As 300spartansgym noted today, Colorado Governor (and Democrat) Bill Ritter signed HB 1355. The law will now prevent "insurance companies from penalizing small businesses if employees or their families have been sick."
It's almost pathetic the public must affirm such things, and highlights yet again the unbelievable inequity of power between us little guys and them corporations.
But we all most bow down to "judicial precedence". All hail (among others) the 1886 Supreme Court decision in Santa Clara County v. Southern Pacific Railroad declaring corporations are entitled to the same rights as actual human beings in the Fourteenth Amendment.
But it wasn't always this way.
For example, in my home state of Ohio's original 1803 Constitution, they explicitly defined the powers of corporations, including such provisions that:
- limited duration of charter or certificate of incorporation,
- limited amount of land ownership,
- limitation of amount of capitalization, or total investment of owners,
- limitations of charter or specific purpose (to amend its charter, a new corporation had to be formed),
- the state reserving the right to amend the charter or to revoke them.
That comes from a summary of Corporate Power (pdf) produced by the Northeast Ohio Office of the American Friends Service Committee, an organization of Quakers dedicated to peace.
And though I cannot cross-verify this anywhere, they claim the following is text from an Ohio Supreme Court decision during the mid-19th century:
The corporation has received vitality from the state; it continues during its existence to be the creature of the state; must live subservient to its laws, and has such powers and franchises as those laws have bestowed upon it, and none others. As the state was not bound to create it in the first place, it is not bound to maintain it after having done so, if it violates the laws or public policy of the state, or misuses its franchises to oppress the citizens thereof.
I'm not just some corporate-hater, I'm a corporation owner myself. But I don't think it radical to imagine a world where corporations must ultimately answer to the people, not their shareholders.

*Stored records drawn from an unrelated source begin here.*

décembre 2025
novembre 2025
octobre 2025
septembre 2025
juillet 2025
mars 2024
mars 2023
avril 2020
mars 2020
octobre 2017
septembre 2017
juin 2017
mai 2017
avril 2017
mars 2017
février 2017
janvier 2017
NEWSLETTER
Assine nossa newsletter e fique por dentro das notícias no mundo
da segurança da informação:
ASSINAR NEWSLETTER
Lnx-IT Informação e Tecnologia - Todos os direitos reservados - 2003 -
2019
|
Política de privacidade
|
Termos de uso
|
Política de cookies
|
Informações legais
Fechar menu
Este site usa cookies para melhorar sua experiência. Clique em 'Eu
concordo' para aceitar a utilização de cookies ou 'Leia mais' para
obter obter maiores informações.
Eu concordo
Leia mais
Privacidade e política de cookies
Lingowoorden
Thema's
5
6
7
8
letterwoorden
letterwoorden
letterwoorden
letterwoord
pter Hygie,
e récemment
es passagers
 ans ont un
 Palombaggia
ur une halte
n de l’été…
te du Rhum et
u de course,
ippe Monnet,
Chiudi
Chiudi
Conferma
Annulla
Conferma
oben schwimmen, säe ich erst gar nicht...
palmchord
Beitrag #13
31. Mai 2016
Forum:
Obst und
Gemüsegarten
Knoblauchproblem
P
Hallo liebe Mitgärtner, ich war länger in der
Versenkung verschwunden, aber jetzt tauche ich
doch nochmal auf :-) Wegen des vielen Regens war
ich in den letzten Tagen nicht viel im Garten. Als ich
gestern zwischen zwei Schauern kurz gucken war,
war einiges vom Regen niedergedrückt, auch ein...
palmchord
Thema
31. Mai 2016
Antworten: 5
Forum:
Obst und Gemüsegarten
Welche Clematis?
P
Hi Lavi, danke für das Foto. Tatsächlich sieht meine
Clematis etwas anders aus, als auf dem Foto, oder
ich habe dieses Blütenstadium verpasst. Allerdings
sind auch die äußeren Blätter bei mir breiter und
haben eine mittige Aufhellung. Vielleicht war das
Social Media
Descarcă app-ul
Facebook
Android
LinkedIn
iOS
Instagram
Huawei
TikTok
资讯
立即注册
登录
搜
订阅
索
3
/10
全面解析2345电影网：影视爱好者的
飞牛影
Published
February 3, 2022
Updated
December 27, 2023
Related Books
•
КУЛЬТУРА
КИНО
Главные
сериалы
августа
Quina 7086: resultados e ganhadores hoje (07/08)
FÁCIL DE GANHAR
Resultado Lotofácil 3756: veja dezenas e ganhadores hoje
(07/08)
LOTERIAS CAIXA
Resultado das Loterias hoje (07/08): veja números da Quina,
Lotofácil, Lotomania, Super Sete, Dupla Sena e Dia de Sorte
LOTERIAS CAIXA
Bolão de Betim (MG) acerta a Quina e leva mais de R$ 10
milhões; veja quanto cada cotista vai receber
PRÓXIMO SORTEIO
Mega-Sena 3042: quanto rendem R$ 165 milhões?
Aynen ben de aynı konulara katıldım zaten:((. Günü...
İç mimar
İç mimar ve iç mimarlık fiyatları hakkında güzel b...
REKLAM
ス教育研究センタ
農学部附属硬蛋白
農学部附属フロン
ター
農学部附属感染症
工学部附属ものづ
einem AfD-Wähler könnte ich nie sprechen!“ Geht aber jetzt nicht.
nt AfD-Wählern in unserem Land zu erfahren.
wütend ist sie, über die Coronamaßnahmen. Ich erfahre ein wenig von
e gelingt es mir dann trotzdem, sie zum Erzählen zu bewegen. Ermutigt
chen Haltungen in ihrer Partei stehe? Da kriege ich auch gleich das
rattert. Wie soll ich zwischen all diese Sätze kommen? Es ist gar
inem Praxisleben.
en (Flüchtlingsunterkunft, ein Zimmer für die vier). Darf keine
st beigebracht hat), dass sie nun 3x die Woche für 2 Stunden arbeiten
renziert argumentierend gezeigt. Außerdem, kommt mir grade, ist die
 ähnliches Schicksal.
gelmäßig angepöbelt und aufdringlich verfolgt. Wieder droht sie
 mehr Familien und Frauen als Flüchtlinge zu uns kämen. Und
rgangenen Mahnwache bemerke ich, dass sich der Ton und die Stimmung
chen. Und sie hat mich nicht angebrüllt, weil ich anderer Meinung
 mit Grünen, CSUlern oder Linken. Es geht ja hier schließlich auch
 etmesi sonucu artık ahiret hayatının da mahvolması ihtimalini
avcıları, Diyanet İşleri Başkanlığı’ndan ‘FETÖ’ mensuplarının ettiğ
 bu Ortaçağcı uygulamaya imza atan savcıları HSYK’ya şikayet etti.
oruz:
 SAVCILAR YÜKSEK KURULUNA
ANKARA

I'll let the words of another Ohio Democrat speak for me, since they ring as true now as when originally spoken:
The first thing to understand is the difference between the natural person and the fictitious person called a corporation. They differ in the purpose for which they are created, in the strength which they possess, and in the restraints under which they act.
Man is the handiwork of God and was placed upon earth to carry out a Divine purpose; the corporation is the handiwork of man and created to carry out a money-making policy.
There is comparatively little difference in the strength of men; a corporation may be one hundred, one thousand, or even one million times stronger than the average man. Man acts under the restraints of conscience, and is influenced also by a belief in a future life. A corporation has no soul and cares nothing about the hereafter. ...
A corporation has no rights except those given it by law. It can exercise no power except that conferred upon it by the people through legislation, and the people should be as free to withhold as to give, public interest and not private advantage being the end in view.
-- William Jennings Bryan
address to the Ohio 1912 Constitutional Convention
Someone once told me you're not supposed to end your writings with a quote, so now I haven't.